In the past, pricey drugs known as “erythropoiesis-stimulating agents” accounted for a huge share of dialysis drug spending. But in recent years, facilities have cut back on their use, in part because higher doses are linked to cardiovascular problems.
Yet Medicare payments have not been adjusted to reflect lower doses. CAP’s report estimates that by making the appropriate adjustments, Medicare could save $3.6 billion over 10 years.
“The Congressional Budget Office (CBO) then scored it as saving $4.7 billion,” Spiro observes. “This suggests that we were being conservative.”
The dialysis industry was not happy. “I got really hard push-back,” he recalls.
Recoup $10. 5 billion in overpayments to hospitals
According to the Medicare Payment Commission (MedPAC) – a bipartisan group that is widely seen as independent – hospitals have been “up-coding” patients’ problems when submitting bills to Medicare, making them look sicker than they are.
MedPAC’s analysis says that hospitals were overpaid by $11 billion from 2011 to 2012, and fiscal cliff negotiators agreed to let Medicare take back $10.5 billion.
Continue to reduce “DSH” payments to hospitals after 2020, saving $4 billion
Medicare pays hospitals more if they care for a disproportionate share (DSH) of uninsured patients. The ACA reduces those DSH payments from 2014 to 2010. CAP predicts that the number of uninsured will continue to fall after 2020.
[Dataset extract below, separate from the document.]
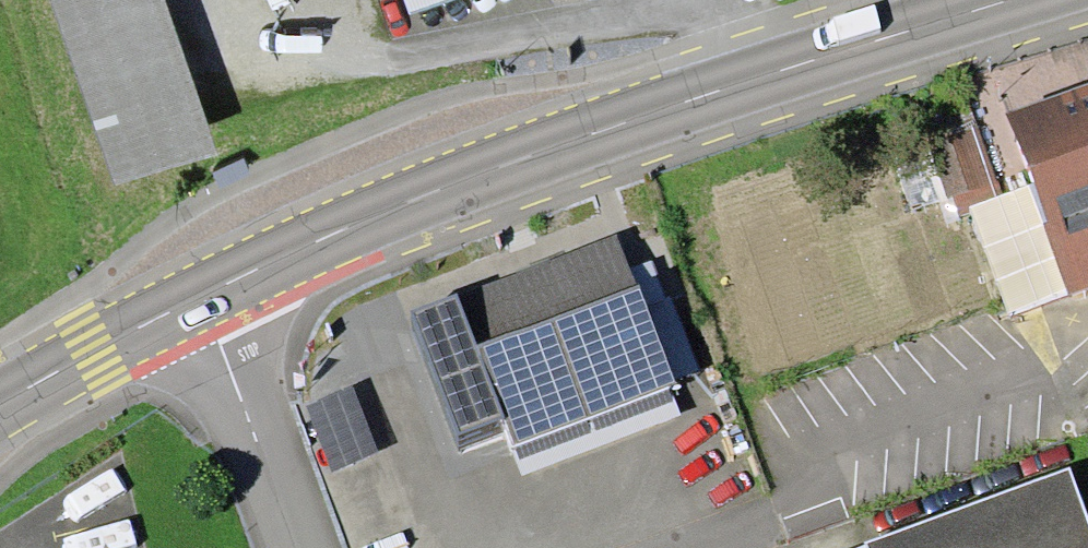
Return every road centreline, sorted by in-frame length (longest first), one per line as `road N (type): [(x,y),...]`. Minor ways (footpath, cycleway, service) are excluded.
road 1 (secondary): [(1021,0),(509,165),(198,298)]
road 2 (unclassified): [(198,298),(292,547)]
road 3 (secondary): [(198,298),(0,405)]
Require that Medicare Advantage insurers engage in competitive bidding
In 2011, competitive bidding for durable medical equipment reduced Medicare spending by more than 42 percent. During Cliff negotiations, politicians agreed to extend competitive bidding to Medicare Advantage insurers, saving another $10 billion.
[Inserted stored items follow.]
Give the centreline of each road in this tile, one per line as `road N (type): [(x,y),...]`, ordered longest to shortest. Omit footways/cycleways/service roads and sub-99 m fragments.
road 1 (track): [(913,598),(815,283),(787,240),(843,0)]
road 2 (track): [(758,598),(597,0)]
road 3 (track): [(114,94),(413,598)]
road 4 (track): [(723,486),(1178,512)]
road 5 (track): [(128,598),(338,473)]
CAP would go further, expanding competitive bidding to include medical devices, for savings of $20.5 billion. The medical device industry boasts a formidable lobby. Would Congress ever endorse this proposal?
“Some of these recommendations may not seem politically feasible” Sprio acknowledges, “but things that weren’t possible may be more possible in the current political context.
“Congress is demanding substantial health care savings,” he adds.” Some of these reforms have to happen before you touch beneficiaries in any way. The idea that you would shift costs to beneficiaries before recapturing a windfall for Pharma just isn’t palatable.”